Homework.  Now, Karen!  You can write about some of this other stuff some other time.

Karen

P.S. Another topic I was going to work in and didn't: BlogExplosion. They did a screen capture for my listing there, showing this entry.  Now I'm just a little freaked that I'm visually represented with an entry that, in thumbnail size, anyway, makes me look all patriotic. Since displaying a flag anytime other than Flag Day, Memorial Day, Veteran's Day and the 4th of July usually results in someone assuming you're either a conservative or in a military family, people may get the wrong idea. How did the U.S. flag and a commitment to democratic ideals (e.g. civil liberties, including the right to vote and have one's vote counted) come to be on opposite sides of the political fence? (Which is not to say that the military folks are against such principles.
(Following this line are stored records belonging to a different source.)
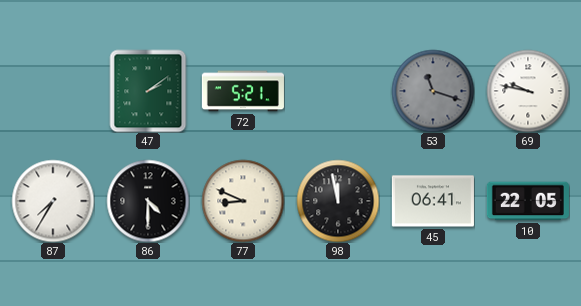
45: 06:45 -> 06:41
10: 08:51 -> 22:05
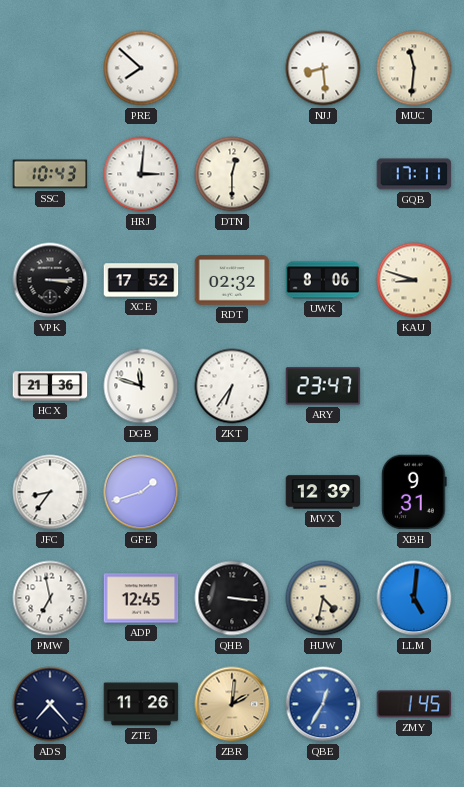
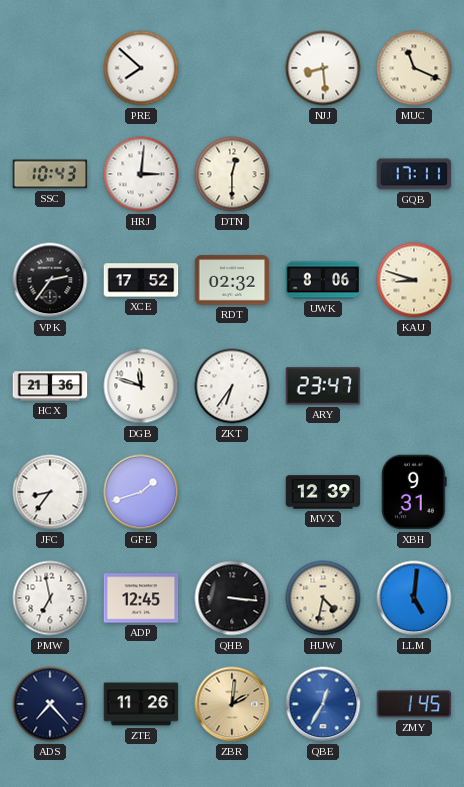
MUC: 11:31 -> 11:19
VPK: 3:15 -> 2:36
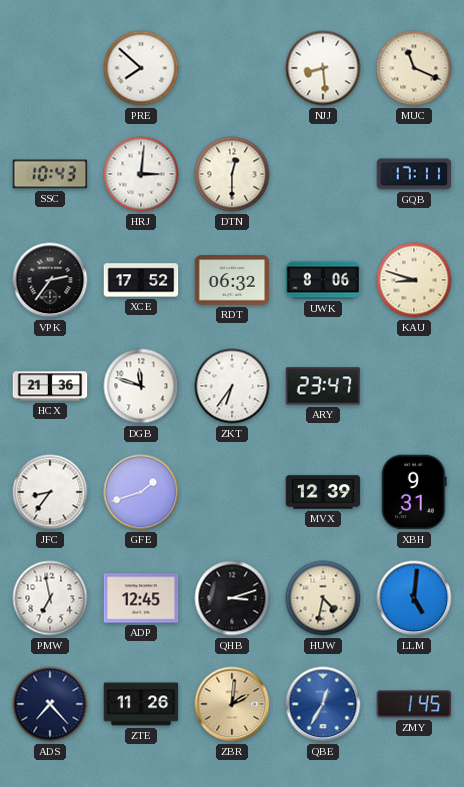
RDT: 02:32 -> 06:32
QHB: 3:16 -> 3:12
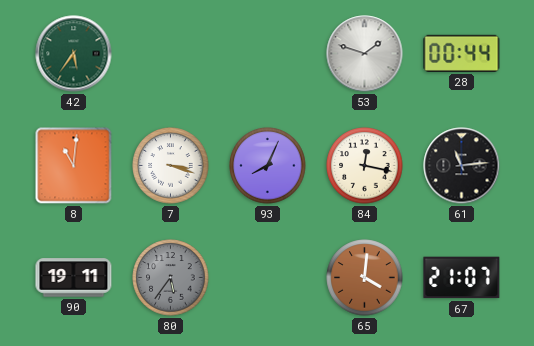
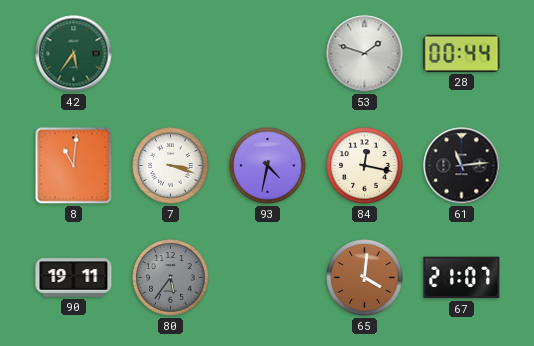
93: 8:04 -> 4:32
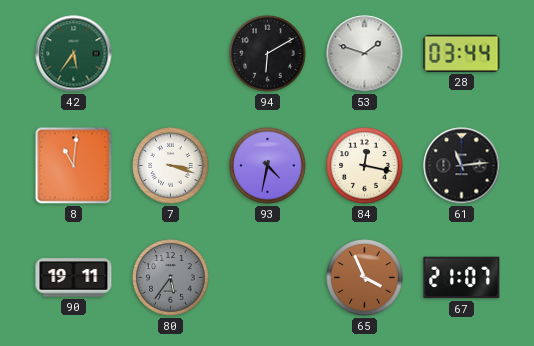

They're putting lives on the line in defense of liberty, even if I personally believe this particular war is misguided and mishandled.)

2 comments:

Anonymous said...

I feel terribly guilty that my blog had somethign to do with your computer seize! ::sigh::....must be all the photos....incidentally, because my blog gave so many people problems, the alerts need to be reset (if it was on alert that is, I dno't use the alert system, but many Journalers do)...sorry about the piano, I've always wanted one and would be really upset if someone in my family actually had one and gave it away instead of to me!  

~JerseyGirl
http://journals.aol.com/cneinhorn/WonderGirl


   

Anonymous said...

I was sad too when the family decided my Grandmother's rosewood upright piano wasn't worth saving after her death. My uncle said they were throwing it out. I hope someone was able to salvage it. Interesting about 1/8. Never knew that. On to read your JW entry which I was saving.